In case it saves someone time…
def qc_strat_sampling( df, target_col, strat_col, size=10, n_bins=5, iterations=100 ) :
""" dataframe, string, string, int, int, int --> nothing (just plots)"""
# given a target column whose mean you'd like to estimate as accurately as possible
# you now want to report how good this stratified sampling strategy is
# strat_col : the column you're going to split into bins
# size : the sample size. If you have size=10 and two bins, one with 20 and the other with 80, then
# you'll take 2 samples from the first and 8 from the other
# iterations : how many times you're going to repeat the estimation experiment to generate
# the scatter plot
# n_bins ignored in the case of a non-numeric column (unique values are categories..)
means = []
l_df = len( df )
if size > l_df :
raise ValueError('size must be less than number of rows in df')
if pd.api.types.is_numeric_dtype( df[strat_col] ) :
temp_df = df.loc[:,[target_col,strat_col]]
categories = strat_col + '_cat' # used as string here
temp_df[categories] = pd.cut( x=df[strat_col], bins=n_bins, labels=range(n_bins) )
series = [ temp_df.loc[ temp_df[categories] == j, target_col] for j in range(n_bins)]
else :
categories = df[strat_col].unique() # used as list here
series = [df.loc[ df[strat_col] == uval, target_col] for uval in categories]

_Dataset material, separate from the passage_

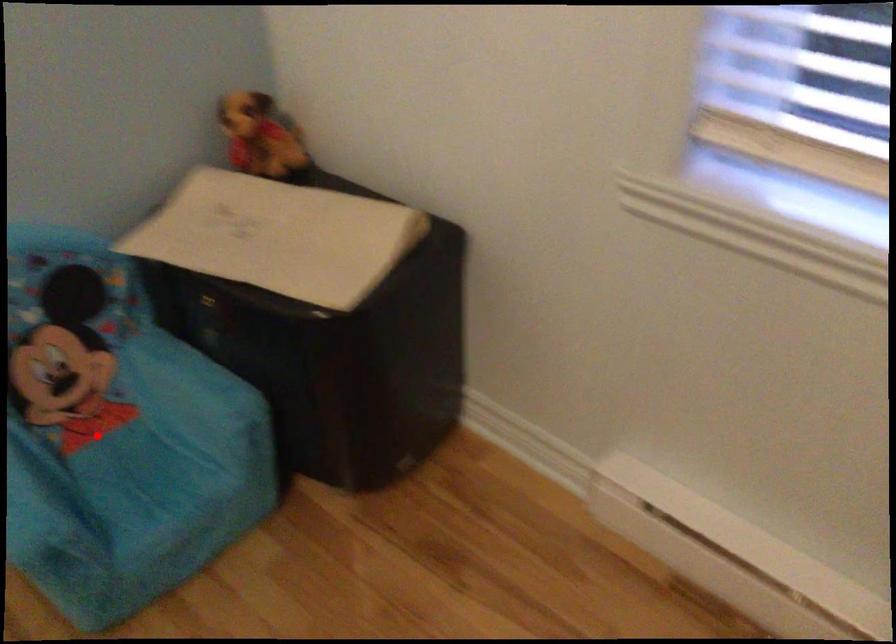
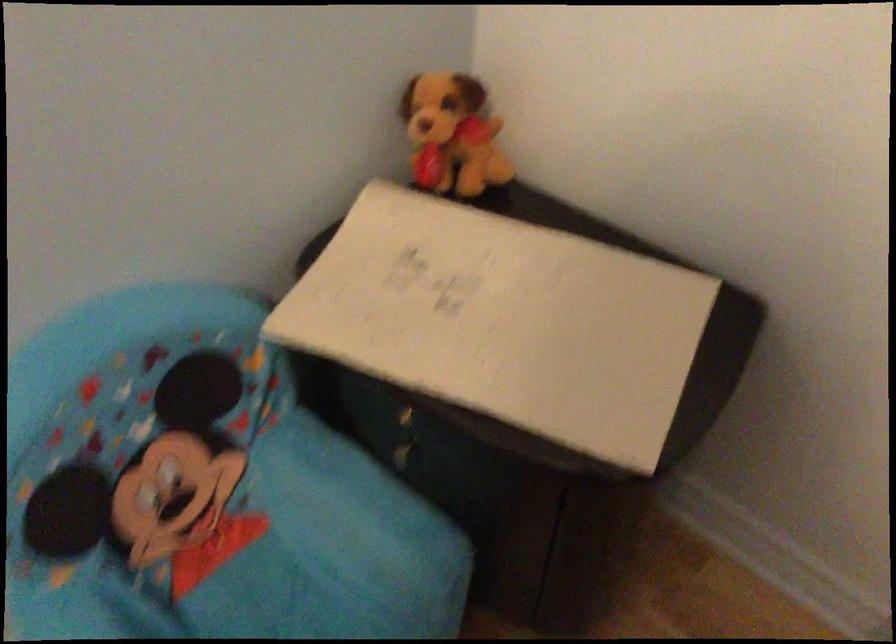
The point at the highlighted location is marked in the first image. Where is the corresponding point in the second image?

(220, 554)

ser_ls = [ len(ser) for ser in series]
for i in range(iterations) :
sample = pd.concat( [ser.sample( n=max(1,round(size*ser_ls[j]/l_df)), random_state=i ) for j,ser in enumerate(series) ] )
means.append( sample.mean() )
plt.scatter( range(1,iterations+1), means )

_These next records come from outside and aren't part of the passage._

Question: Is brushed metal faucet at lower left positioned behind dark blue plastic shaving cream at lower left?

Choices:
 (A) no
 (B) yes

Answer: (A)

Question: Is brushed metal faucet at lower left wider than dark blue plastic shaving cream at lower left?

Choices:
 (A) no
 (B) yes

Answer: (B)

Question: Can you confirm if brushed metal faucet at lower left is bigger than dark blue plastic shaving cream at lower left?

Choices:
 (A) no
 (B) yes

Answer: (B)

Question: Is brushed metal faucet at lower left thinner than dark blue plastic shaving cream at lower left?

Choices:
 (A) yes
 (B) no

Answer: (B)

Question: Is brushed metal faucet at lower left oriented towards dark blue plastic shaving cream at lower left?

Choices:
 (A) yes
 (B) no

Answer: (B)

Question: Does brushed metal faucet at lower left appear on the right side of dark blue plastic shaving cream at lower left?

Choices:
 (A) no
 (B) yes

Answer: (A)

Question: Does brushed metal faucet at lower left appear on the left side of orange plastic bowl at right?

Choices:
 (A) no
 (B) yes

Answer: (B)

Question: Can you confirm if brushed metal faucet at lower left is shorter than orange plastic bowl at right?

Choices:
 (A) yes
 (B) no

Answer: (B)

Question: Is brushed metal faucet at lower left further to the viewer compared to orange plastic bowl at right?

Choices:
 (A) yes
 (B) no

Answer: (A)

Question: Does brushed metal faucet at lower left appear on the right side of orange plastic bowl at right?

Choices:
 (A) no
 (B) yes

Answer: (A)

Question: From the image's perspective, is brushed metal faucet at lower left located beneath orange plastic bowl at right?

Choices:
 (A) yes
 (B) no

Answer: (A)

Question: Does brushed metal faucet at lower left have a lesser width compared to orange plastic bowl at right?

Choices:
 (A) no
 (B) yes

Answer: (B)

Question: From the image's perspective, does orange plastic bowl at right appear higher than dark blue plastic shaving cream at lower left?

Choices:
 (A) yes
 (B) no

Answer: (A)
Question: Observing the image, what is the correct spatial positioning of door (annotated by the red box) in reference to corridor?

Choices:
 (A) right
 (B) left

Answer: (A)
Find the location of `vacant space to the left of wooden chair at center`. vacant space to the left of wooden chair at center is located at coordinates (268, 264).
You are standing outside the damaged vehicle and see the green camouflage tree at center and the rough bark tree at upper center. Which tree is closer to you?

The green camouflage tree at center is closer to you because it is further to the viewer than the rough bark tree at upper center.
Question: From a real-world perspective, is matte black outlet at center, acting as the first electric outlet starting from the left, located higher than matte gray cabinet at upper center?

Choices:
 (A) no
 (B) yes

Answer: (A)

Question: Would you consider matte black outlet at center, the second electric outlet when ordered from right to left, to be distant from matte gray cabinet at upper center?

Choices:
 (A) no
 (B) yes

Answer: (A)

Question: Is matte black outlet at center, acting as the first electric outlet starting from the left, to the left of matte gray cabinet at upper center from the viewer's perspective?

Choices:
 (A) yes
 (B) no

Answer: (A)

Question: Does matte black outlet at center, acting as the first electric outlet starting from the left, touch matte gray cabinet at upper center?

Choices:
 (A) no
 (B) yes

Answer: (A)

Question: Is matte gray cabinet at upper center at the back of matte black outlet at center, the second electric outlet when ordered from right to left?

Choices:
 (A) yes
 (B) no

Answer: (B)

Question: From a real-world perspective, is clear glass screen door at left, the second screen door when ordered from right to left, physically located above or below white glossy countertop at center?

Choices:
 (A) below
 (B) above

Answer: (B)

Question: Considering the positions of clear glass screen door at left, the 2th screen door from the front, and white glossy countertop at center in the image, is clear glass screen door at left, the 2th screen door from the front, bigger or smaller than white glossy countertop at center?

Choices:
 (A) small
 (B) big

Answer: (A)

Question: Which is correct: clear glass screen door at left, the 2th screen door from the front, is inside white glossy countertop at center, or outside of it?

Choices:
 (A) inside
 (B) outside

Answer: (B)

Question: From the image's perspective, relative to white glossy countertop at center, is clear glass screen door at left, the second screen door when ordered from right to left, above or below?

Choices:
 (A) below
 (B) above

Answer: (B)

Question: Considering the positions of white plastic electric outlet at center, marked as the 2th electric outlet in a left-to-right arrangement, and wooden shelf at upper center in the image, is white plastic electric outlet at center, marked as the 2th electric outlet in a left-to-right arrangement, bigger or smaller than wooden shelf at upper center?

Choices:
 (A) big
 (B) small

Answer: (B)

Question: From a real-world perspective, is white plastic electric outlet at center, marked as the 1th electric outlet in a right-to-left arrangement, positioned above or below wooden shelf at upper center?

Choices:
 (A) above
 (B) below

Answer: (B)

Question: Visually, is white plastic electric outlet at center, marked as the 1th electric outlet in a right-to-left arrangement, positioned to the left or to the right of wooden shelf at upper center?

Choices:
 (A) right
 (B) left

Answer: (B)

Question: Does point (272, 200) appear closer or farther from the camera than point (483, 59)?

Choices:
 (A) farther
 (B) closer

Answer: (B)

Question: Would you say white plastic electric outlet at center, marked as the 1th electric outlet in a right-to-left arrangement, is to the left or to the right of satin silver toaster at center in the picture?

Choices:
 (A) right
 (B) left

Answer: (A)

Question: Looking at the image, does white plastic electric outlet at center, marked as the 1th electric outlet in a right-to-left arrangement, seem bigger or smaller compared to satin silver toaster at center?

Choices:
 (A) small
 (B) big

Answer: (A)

plt.axhline( df[target_col].mean() )
plt.show()
WNBA 2017 dataset from Thomas de Jonghe
wnba = pd.read_csv('WNBA Stats.csv')
qc_strat_sampling( wnba, 'PTS', 'MIN' )
qc_strat_sampling( wnba, 'PTS', 'Pos' ) # using Player positions as the strata
Compared to first using value_counts on the strata column and then
ser1 = wnba.loc[ wnba['Games Played'] < 13, 'PTS' ]
ser2 = wnba.loc[ (wnba['Games Played'] < 23) & (wnba['Games Played'] > 12), 'PTS' ]
ser3 = wnba.loc[ wnba['Games Played'] > 22 , 'PTS' ]
means = []
for i in range( 100 ) :
s1 = ser1.sample( n=1, random_state= i )
s2 = ser2.sample( n=2, random_state= i )
s3 = ser3.sample( n=7, random_state= i )
sample = pd.concat( [s1,s2,s3] )
means.append( sample.mean() )
plt.scatter( range(1,101), means )
plt.axhline( wnba['PTS'].mean() )